*Problem details:* From the first line to the last, copy the material word for word; pictures stay out.

*Available data:*

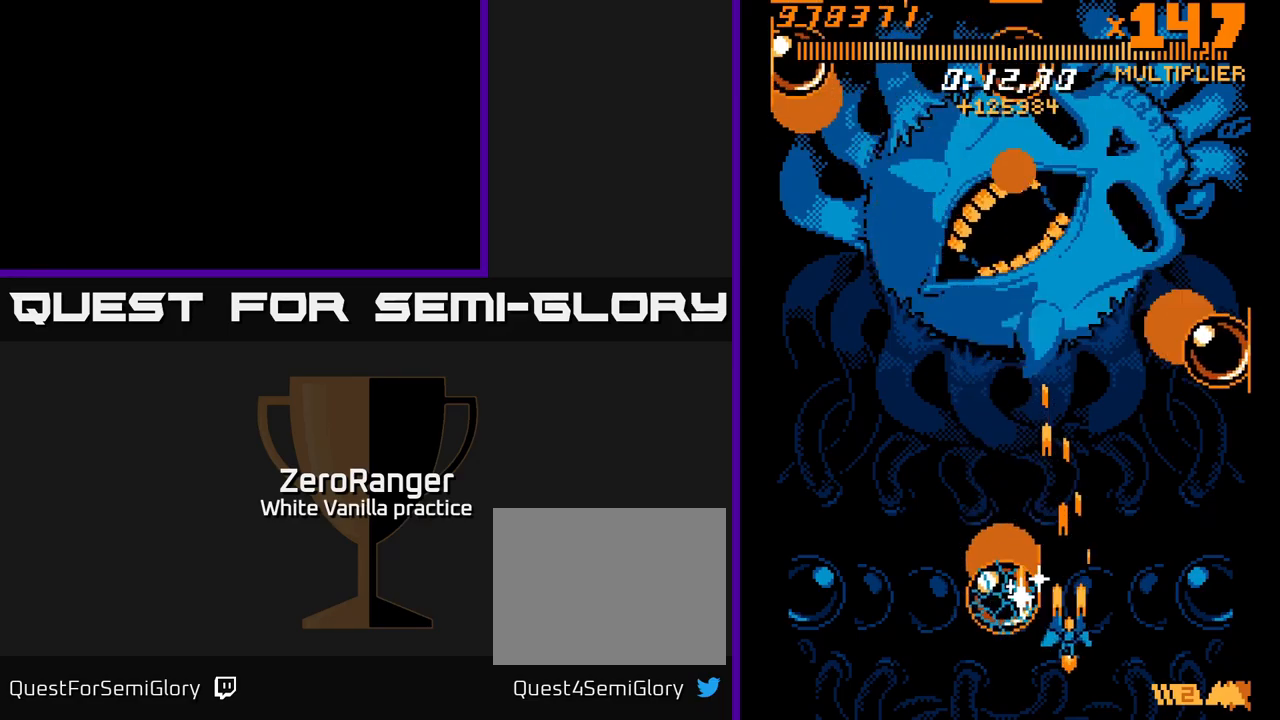
{"buttons": ["X", "DPAD_UP"], "right_stick": "center", "events": [[116, "DPAD_DOWN", "up"], [200, "DPAD_RIGHT", "up"], [200, "DPAD_UP", "down"], [316, "X", "down"], [333, "A", "up"]]}
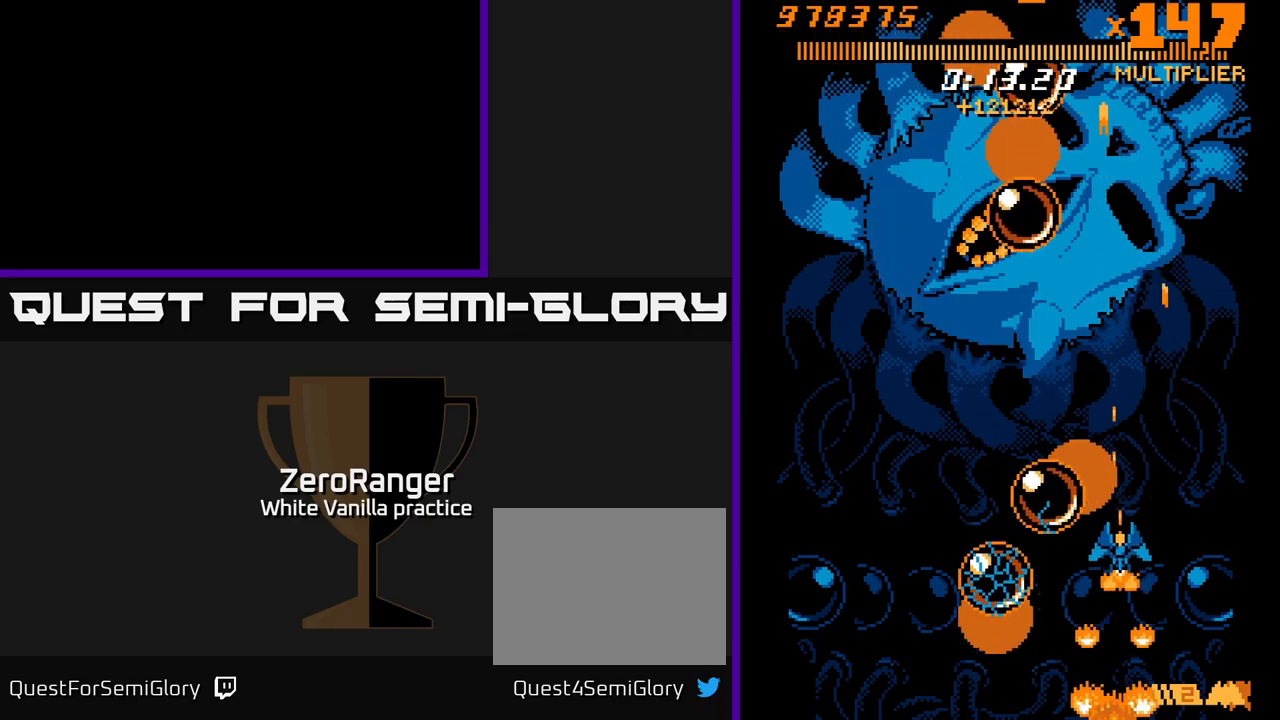
{"buttons": ["A", "DPAD_DOWN", "DPAD_LEFT"], "right_stick": "center"}
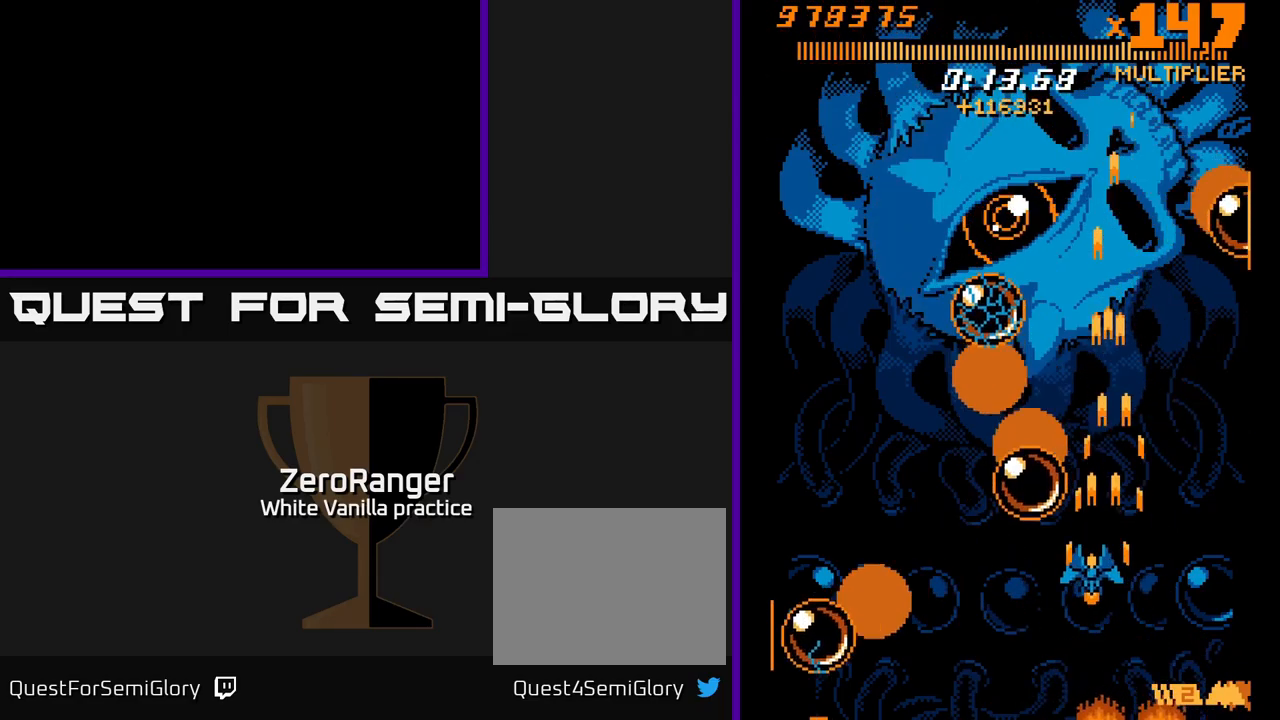
{"buttons": ["X", "DPAD_LEFT"], "right_stick": "center"}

*Task answer:*
{"buttons": ["X", "DPAD_UP"], "right_stick": "center", "events": [[116, "DPAD_DOWN", "up"], [200, "DPAD_RIGHT", "up"], [200, "DPAD_UP", "down"], [316, "X", "down"], [333, "A", "up"]]}
{"buttons": ["A", "DPAD_DOWN", "DPAD_LEFT"], "right_stick": "center"}
{"buttons": ["X", "DPAD_LEFT"], "right_stick": "center"}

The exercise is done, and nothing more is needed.